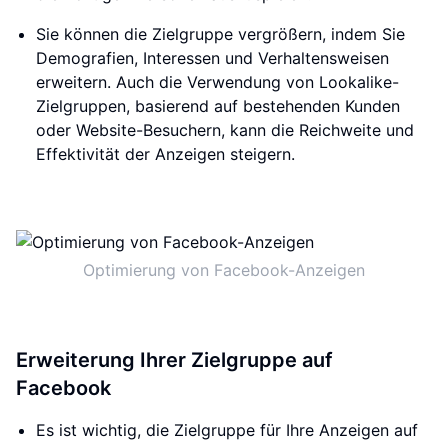
Sie können die Zielgruppe vergrößern, indem Sie
Demografien, Interessen und Verhaltensweisen
erweitern. Auch die Verwendung von Lookalike-
Zielgruppen, basierend auf bestehenden Kunden
oder Website-Besuchern, kann die Reichweite und
Effektivität der Anzeigen steigern.
Optimierung von Facebook-Anzeigen
Erweiterung Ihrer Zielgruppe auf
Facebook
Es ist wichtig, die Zielgruppe für Ihre Anzeigen auf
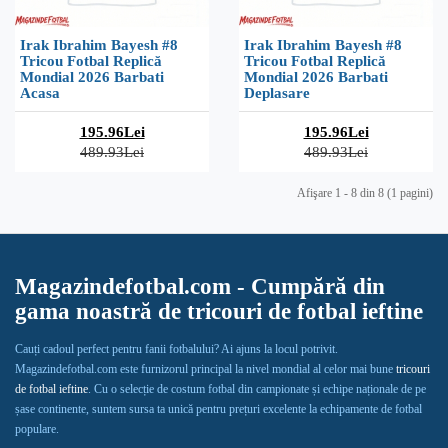
Irak Ibrahim Bayesh #8
Irak Ibrahim Bayesh #8
Tricou Fotbal Replică
Tricou Fotbal Replică
Mondial 2026 Barbati
Mondial 2026 Barbati
Acasa
Deplasare
195.96Lei
195.96Lei
489.93Lei
489.93Lei
Afişare 1 - 8 din 8 (1 pagini)
Magazindefotbal.com - Cumpără din
gama noastră de tricouri de fotbal ieftine
Cauți cadoul perfect pentru fanii fotbalului? Ai ajuns la locul potrivit.
Magazindefotbal.com este furnizorul principal la nivel mondial al celor mai bune
tricouri
de fotbal ieftine
. Cu o selecție de costum fotbal din campionate și echipe naționale de pe
șase continente, suntem sursa ta unică pentru prețuri excelente la echipamente de fotbal
populare.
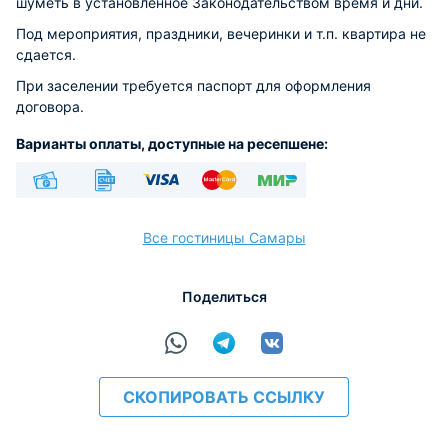
шуметь в установленное Законодательством время и дни.
Под мероприятия, праздники, вечеринки и т.п. квартира не
сдается.
При заселении требуется паспорт для оформления
договора.
Варианты оплаты, доступные на ресепшене:
Наличные
Безналичный
Visa
Euro/Mastercard
МИР
Все гостиницы Самары
Поделиться
расчёт
СКОПИРОВАТЬ ССЫЛКУ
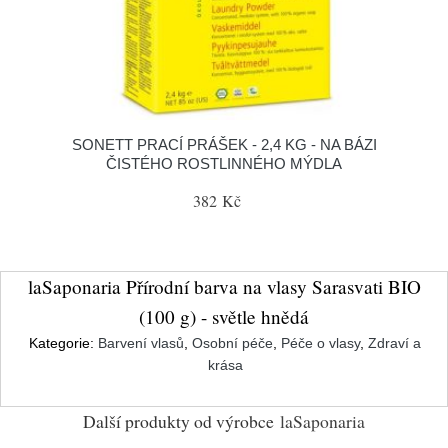
SONETT PRACÍ PRÁŠEK - 2,4 KG - NA BÁZI
ČISTÉHO ROSTLINNÉHO MÝDLA
382 Kč
laSaponaria Přírodní barva na vlasy Sarasvati BIO
(100 g) - světle hnědá
Kategorie:
Barvení vlasů
,
Osobní péče
,
Péče o vlasy
,
Zdraví a
krása
Další produkty od výrobce
laSaponaria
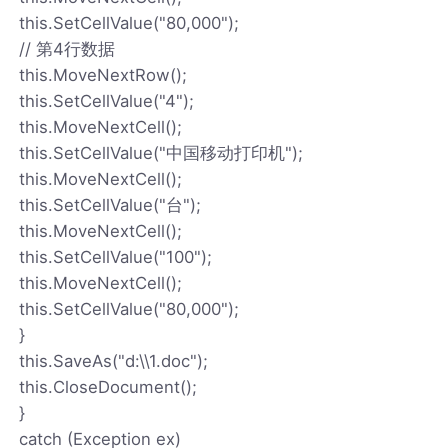
this.SetCellValue("80,000");
// 第4行数据
this.MoveNextRow();
this.SetCellValue("4");
this.MoveNextCell();
this.SetCellValue("中国移动打印机");
this.MoveNextCell();
this.SetCellValue("台");
this.MoveNextCell();
this.SetCellValue("100");
this.MoveNextCell();
this.SetCellValue("80,000");
}
this.SaveAs("d:\\1.doc");
this.CloseDocument();
}
catch (Exception ex)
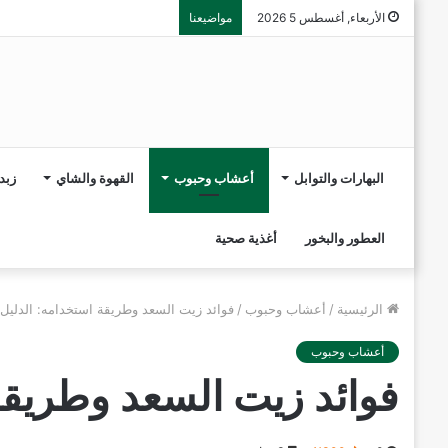
الأربعاء, أغسطس 5 2026
مواضيعنا
البهارات والتوابل
أعشاب وحبوب
القهوة والشاي
زبد
العطور والبخور
أغذية صحية
الرئيسية
/
أعشاب وحبوب
/
فوائد زيت السعد وطريقة استخدامه: الدليل
أعشاب وحبوب
فوائد زيت السعد وطريقة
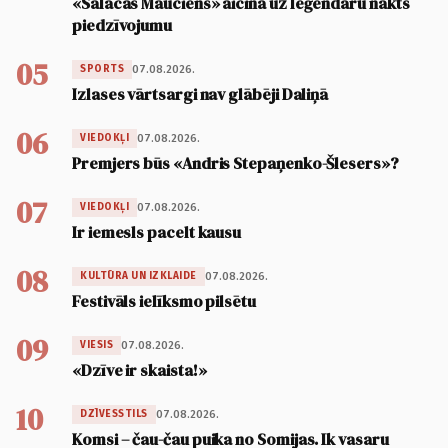
«Salacas Mauciens» aicina uz leģendāru nakts
piedzīvojumu
05
07.08.2026.
SPORTS
Izlases vārtsargi nav glābēji Daliņā
06
07.08.2026.
VIEDOKĻI
Premjers būs «Andris Stepaņenko-Šlesers»?
07
07.08.2026.
VIEDOKĻI
Ir iemesls pacelt kausu
08
07.08.2026.
KULTŪRA UN IZKLAIDE
Festivāls ielīksmo pilsētu
09
07.08.2026.
VIESIS
«Dzīve ir skaista!»
10
07.08.2026.
DZĪVESSTILS
Komsi – čau-čau puika no Somijas. Ik vasaru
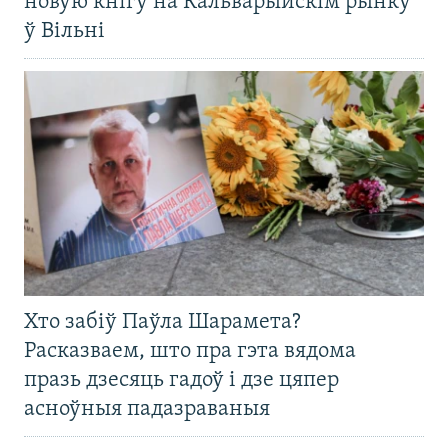
новую кнігу на Кальварыйскім рынку
ў Вільні
Хто забіў Паўла Шарамета?
Расказваем, што пра гэта вядома
празь дзесяць гадоў і дзе цяпер
асноўныя падазраваныя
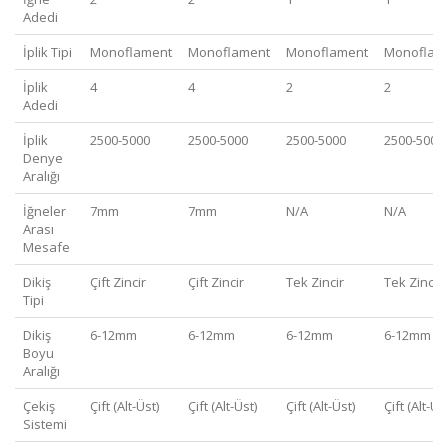
Adedi
İplik Tipi
Monoflament
Monoflament
Monoflament
Monoflam
İplik
4
4
2
2
Adedi
İplik
2500-5000
2500-5000
2500-5000
2500-5000
Denye
Aralığı
İğneler
7mm
7mm
N/A
N/A
Arası
Mesafe
Dikiş
Çift Zincir
Çift Zincir
Tek Zincir
Tek Zincir
Tipi
Dikiş
6-12mm
6-12mm
6-12mm
6-12mm
Boyu
Aralığı
Çekiş
Çift (Alt-Üst)
Çift (Alt-Üst)
Çift (Alt-Üst)
Çift (Alt-Üs
Sistemi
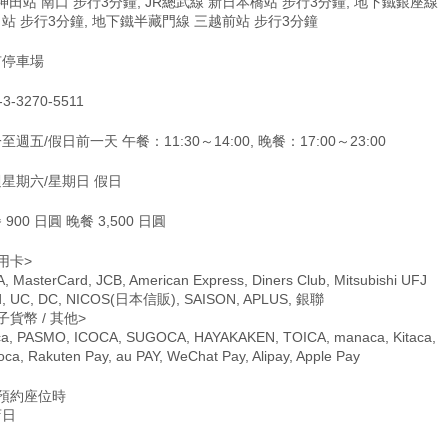
 神田站 南口 步行3分鐘, JR總武線 新日本橋站 步行3分鐘, 地下鐵銀座線
站 步行3分鐘, 地下鐵半藏門線 三越前站 步行3分鐘
有停車場
-3-3270-5511
至週五/假日前一天 午餐：11:30～14:00, 晚餐：17:00～23:00
星期六/星期日 假日
 900 日圓 晚餐 3,500 日圓
用卡>
A, MasterCard, JCB, American Express, Diners Club, Mitsubishi UFJ
d, UC, DC, NICOS(日本信販), SAISON, APLUS, 銀聯
子貨幣 / 其他>
ca, PASMO, ICOCA, SUGOCA, HAYAKAKEN, TOICA, manaca, Kitaca,
oca, Rakuten Pay, au PAY, WeChat Pay, Alipay, Apple Pay
僅預約座位時
店日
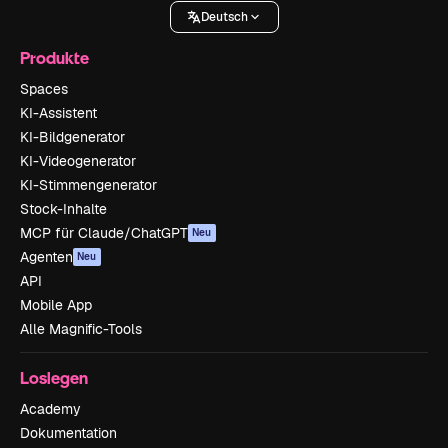
Deutsch
Produkte
Spaces
KI-Assistent
KI-Bildgenerator
KI-Videogenerator
KI-Stimmengenerator
Stock-Inhalte
MCP für Claude/ChatGPT
Neu
Agenten
Neu
API
Mobile App
Alle Magnific-Tools
Loslegen
Academy
Dokumentation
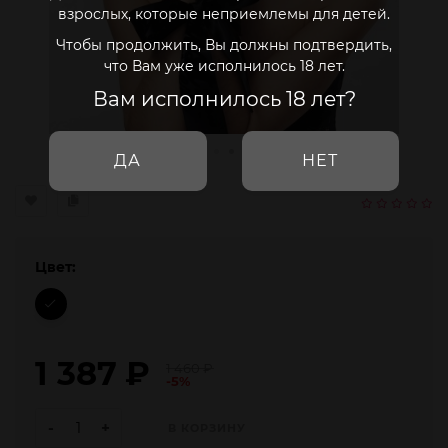
взрослых, которые неприемлемы для детей.
Чтобы продолжить, Вы должны подтвердить,
что Вам уже исполнилось 18 лет.
Вам исполнилось 18 лет?
ДА
НЕТ
Цвет:
1 387
₽
1 460
₽
-5%
-
+
В КОРЗИНУ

· · · · ·

DIRECTIVE: Can you copy every line of text from the data above verbatim, leaving the pictures out?

WRITTEN RESPONSE:
Sie können die Zielgruppe vergrößern, indem Sie
Demografien, Interessen und Verhaltensweisen
erweitern. Auch die Verwendung von Lookalike-
Zielgruppen, basierend auf bestehenden Kunden
oder Website-Besuchern, kann die Reichweite und
Effektivität der Anzeigen steigern.
Optimierung von Facebook-Anzeigen
Erweiterung Ihrer Zielgruppe auf
Facebook
Es ist wichtig, die Zielgruppe für Ihre Anzeigen auf
Irak Ibrahim Bayesh #8
Irak Ibrahim Bayesh #8
Tricou Fotbal Replică
Tricou Fotbal Replică
Mondial 2026 Barbati
Mondial 2026 Barbati
Acasa
Deplasare
195.96Lei
195.96Lei
489.93Lei
489.93Lei
Afişare 1 - 8 din 8 (1 pagini)
Magazindefotbal.com - Cumpără din
gama noastră de tricouri de fotbal ieftine
Cauți cadoul perfect pentru fanii fotbalului? Ai ajuns la locul potrivit.
Magazindefotbal.com este furnizorul principal la nivel mondial al celor mai bune
tricouri
de fotbal ieftine
. Cu o selecție de costum fotbal din campionate și echipe naționale de pe
șase continente, suntem sursa ta unică pentru prețuri excelente la echipamente de fotbal
populare.
шуметь в установленное Законодательством время и дни.
Под мероприятия, праздники, вечеринки и т.п. квартира не
сдается.
При заселении требуется паспорт для оформления
договора.
Варианты оплаты, доступные на ресепшене:
Наличные
Безналичный
Visa
Euro/Mastercard
МИР
Все гостиницы Самары
Поделиться
расчёт
СКОПИРОВАТЬ ССЫЛКУ
SONETT PRACÍ PRÁŠEK - 2,4 KG - NA BÁZI
ČISTÉHO ROSTLINNÉHO MÝDLA
382 Kč
laSaponaria Přírodní barva na vlasy Sarasvati BIO
(100 g) - světle hnědá
Kategorie:
Barvení vlasů
,
Osobní péče
,
Péče o vlasy
,
Zdraví a
krása
Další produkty od výrobce
laSaponaria
this.SetCellValue("80,000");
// 第4行数据
this.MoveNextRow();
this.SetCellValue("4");
this.MoveNextCell();
this.SetCellValue("中国移动打印机");
this.MoveNextCell();
this.SetCellValue("台");
this.MoveNextCell();
this.SetCellValue("100");
this.MoveNextCell();
this.SetCellValue("80,000");
}
this.SaveAs("d:\\1.doc");
this.CloseDocument();
}
catch (Exception ex)
الأربعاء, أغسطس 5 2026
مواضيعنا
البهارات والتوابل
أعشاب وحبوب
القهوة والشاي
زبد
العطور والبخور
أغذية صحية
الرئيسية
/
أعشاب وحبوب
/
فوائد زيت السعد وطريقة استخدامه: الدليل
أعشاب وحبوب
فوائد زيت السعد وطريقة
«Salacas Mauciens» aicina uz leģendāru nakts
piedzīvojumu
05
07.08.2026.
SPORTS
Izlases vārtsargi nav glābēji Daliņā
06
07.08.2026.
VIEDOKĻI
Premjers būs «Andris Stepaņenko-Šlesers»?
07
07.08.2026.
VIEDOKĻI
Ir iemesls pacelt kausu
08
07.08.2026.
KULTŪRA UN IZKLAIDE
Festivāls ielīksmo pilsētu
09
07.08.2026.
VIESIS
«Dzīve ir skaista!»
10
07.08.2026.
DZĪVESSTILS
Komsi – čau-čau puika no Somijas. Ik vasaru
новую кнігу на Кальварыйскім рынку
ў Вільні
Хто забіў Паўла Шарамета?
Расказваем, што пра гэта вядома
празь дзесяць гадоў і дзе цяпер
асноўныя падазраваныя
Adedi
İplik Tipi
Monoflament
Monoflament
Monoflament
Monoflam
İplik
4
4
2
2
Adedi
İplik
2500-5000
2500-5000
2500-5000
2500-5000
Denye
Aralığı
İğneler
7mm
7mm
N/A
N/A
Arası
Mesafe
Dikiş
Çift Zincir
Çift Zincir
Tek Zincir
Tek Zincir
Tipi
Dikiş
6-12mm
6-12mm
6-12mm
6-12mm
Boyu
Aralığı
Çekiş
Çift (Alt-Üst)
Çift (Alt-Üst)
Çift (Alt-Üst)
Çift (Alt-Üs
Sistemi
 神田站 南口 步行3分鐘, JR總武線 新日本橋站 步行3分鐘, 地下鐵銀座線
站 步行3分鐘, 地下鐵半藏門線 三越前站 步行3分鐘
有停車場
-3-3270-5511
至週五/假日前一天 午餐：11:30～14:00, 晚餐：17:00～23:00
星期六/星期日 假日
 900 日圓 晚餐 3,500 日圓
用卡>
A, MasterCard, JCB, American Express, Diners Club, Mitsubishi UFJ
d, UC, DC, NICOS(日本信販), SAISON, APLUS, 銀聯
子貨幣 / 其他>
ca, PASMO, ICOCA, SUGOCA, HAYAKAKEN, TOICA, manaca, Kitaca,
oca, Rakuten Pay, au PAY, WeChat Pay, Alipay, Apple Pay
僅預約座位時
店日
Deutsch
Produkte
Spaces
KI-Assistent
KI-Bildgenerator
KI-Videogenerator
KI-Stimmengenerator
Stock-Inhalte
MCP für Claude/ChatGPT
Neu
Agenten
Neu
API
Mobile App
Alle Magnific-Tools
Loslegen
Academy
Dokumentation
взрослых, которые неприемлемы для детей.
Чтобы продолжить, Вы должны подтвердить,
что Вам уже исполнилось 18 лет.
Вам исполнилось 18 лет?
ДА
НЕТ
Цвет:
1 387
₽
1 460
₽
-5%
-
+
В КОРЗИНУ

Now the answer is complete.